Gleiche Arbeit, gleicher Lohn?
Der Gehaltsreport zeigt, dass sich für Fach- und Führungskräfte ein akademischer Abschluss auszahlt. Aber auch, dass Frauen in allen Branchen immer noch schlechter verdienen als ihre männlichen Kollegen
Wer zu den bestverdienenden Deutschen gehören möchte, muss eigentlich nur vier Schritte befolgen. Erstens: Nach Hessen ziehen. Laut des aktuellen Gehaltsreports des Online-Jobportals Stepstone fällt dort der Lohn am Monatsende am großzügigsten aus: Fach- und Führungskräfte verdienen im Jahresdurchschnitt 62000 Euro brutto, inklusive Boni oder Urlaubsgeld.
Schritt zwei: Studieren, am besten bis zum Master-Abschluss oder gar bis zur Promotion. Denn damit ist gegenüber Kollegen ohne akademischen Abschluss durchschnittlich 37 Prozent mehr Gehalt drin. Mit einem Master kann eine Fach- und Führungskraft so auf rund 65000 Euro im Jahr kommen.
Drittens: Auf das richtige Pferd setzen – bloß nicht Sozialpädagogik oder gar Erziehungswissenschaften studieren, sondern Medizin: Wie auch schon in den Jahren zuvor, sind Ärzte die Top-Verdiener aller untersuchten Berufsgruppen und kommen auf ein durchschnittliches Jahresgehalt von 83000 Euro. Sozialpädagogen verdienen dagegen nur etwas mehr als die Hälfte.
Der vierte und letzte der nicht ganz ernst gemeinten Schritte, um hierzulande zu den bestverdienenden Arbeitnehmern in Vollzeit zu gehören: Seien Sie keine Frau. Denn so stehen trotz statistisch vorteilhaftem Bundesland, Hochschulabschluss und gefragtem Beruf durchschnittlich 15 000 Euro weniger auf der Jahresabrechnung als bei den männlichen Kollegen.
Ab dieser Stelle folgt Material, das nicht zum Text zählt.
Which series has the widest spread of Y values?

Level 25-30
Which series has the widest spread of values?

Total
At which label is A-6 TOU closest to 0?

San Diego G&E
Immerhin, ein bisschen kann frau sich auch hier von der Branche leiten lassen: Der sogenannte Gender Pay Gap, also der Gehaltsunterschied zwischen den Geschlechtern, ist dem Gehaltsreport zufolge bei den Medizinern mit 30000 Euro am größten. Unter Fach- und Führungskräften in der IT-Branche herrscht dagegen etwas mehr Gleichberechtigung. Trotzdem verdienen Frauen im Jahr auch hier rund 7000 Euro weniger als die Männer.
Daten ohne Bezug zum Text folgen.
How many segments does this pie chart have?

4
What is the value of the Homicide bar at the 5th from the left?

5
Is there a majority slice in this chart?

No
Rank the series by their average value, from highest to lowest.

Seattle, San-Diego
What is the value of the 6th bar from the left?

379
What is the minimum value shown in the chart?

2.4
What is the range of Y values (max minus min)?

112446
Während zwar die Berufsgruppe der Mediziner die höchsten Gehälter bekommt, ist es die Chemie- und Erdölverarbeitende Industrie, die die besten Löhne zahlt. Dicht gefolgt von der Pharmaindustrie, Raum- und Luftfahrt sowie der Autoindustrie und dem Bankensektor, die ihren Fach- und Führungskräf- ten im Schnitt um die 67 000 Euro brutto zahlen. Der Report zeigt auch, dass Ingenieure in der Telekommunikationsbranche im Schnitt mit 77 000 Euro die besten Aussichten auf ein hohes Gehalt haben. Aber auch Berufserfahrung macht viel aus: Ein Fahrzeugtechnik-Ingenieur bekommt nach 10 Jahren mit 85000 Euro deutlich mehr als ein Telekommunikations-Ingenieur.
Um die aktuellen Zahlen vorlegen zu können, hat das Jobportal Stepstone im Herbst 60000 Fach- und Führungskräfte in ganz Deutschland befragt und die Ergebnisse nach Berufsfeld, Region, Branche und Berufserfahrung in einem 60-seitigen Report aufgeschlüsselt. Das Unternehmen hat für den aktuellen Report die Daten etwas differenzierter erhoben als in den Vorjahren, daher sind die Ergebnisse nicht eins zu eins mit denen der Vorjahre vergleichbar. Nach Angaben von Stepstone-Sprecherin Inga Rottländer seien die Gehälter auch deswegen insgesamt deutlich höher als in den Vorjahren. Es habe aber keine überraschenden Entwicklungen gegeben.
Trotz aller Details ist der Report eine Statistik, die als solche behandelt werden muss. Er gibt keinen Aufschluss über das Gehalt des Nachbarn, alle Zahlen sind Durchschnittswerte. Auf den ersten Blick kann beispielsweise untergehen, dass ein großes Unternehmen oft bessere Löhne zahlen kann als ein mittelständischer Betrieb. Bis zu einem Drittel kann dieser Unterschied ausmachen.